*** Opening of Entries supplied ***

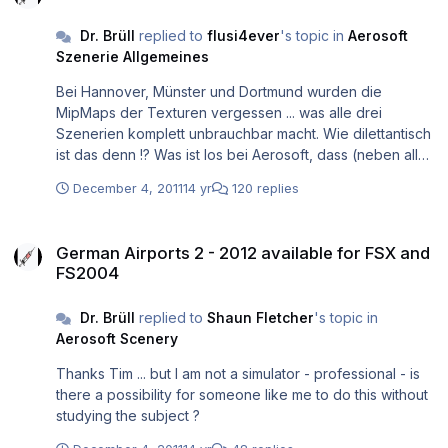
Dr. Brüll
replied to
flusi4ever
's topic in
Aerosoft
Szenerie Allgemeines
Bei Hannover, Münster und Dortmund wurden die
MipMaps der Texturen vergessen ... was alle drei
Szenerien komplett unbrauchbar macht. Wie dilettantisch
ist das denn !? Was ist los bei Aerosoft, dass (neben all
den mittelmässigen Szenerien der letzten Zeit) nun auch
December 4, 2011
14 yr
120 replies
noch solche Anfängerfehler passieren ? enttäuschend ...
da ist die Freude über ein kostenloses Update sofort
German Airports 2 - 2012 available for FSX and FS2004
dahin
German Airports 2 - 2012 available for FSX and
FS2004
Dr. Brüll
replied to
Shaun Fletcher
's topic in
Aerosoft Scenery
Thanks Tim ... but I am not a simulator - professional - is
there a possibility for someone like me to do this without
studying the subject ?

*** Close of Entries supplied ***

## Exercise prompt
Precisely the line with "there a possibility" and the lines after it, up to the last line of the entries above, are to be reproduced, and nothing more.

## Output of the exercise
there a possibility for someone like me to do this without
studying the subject ?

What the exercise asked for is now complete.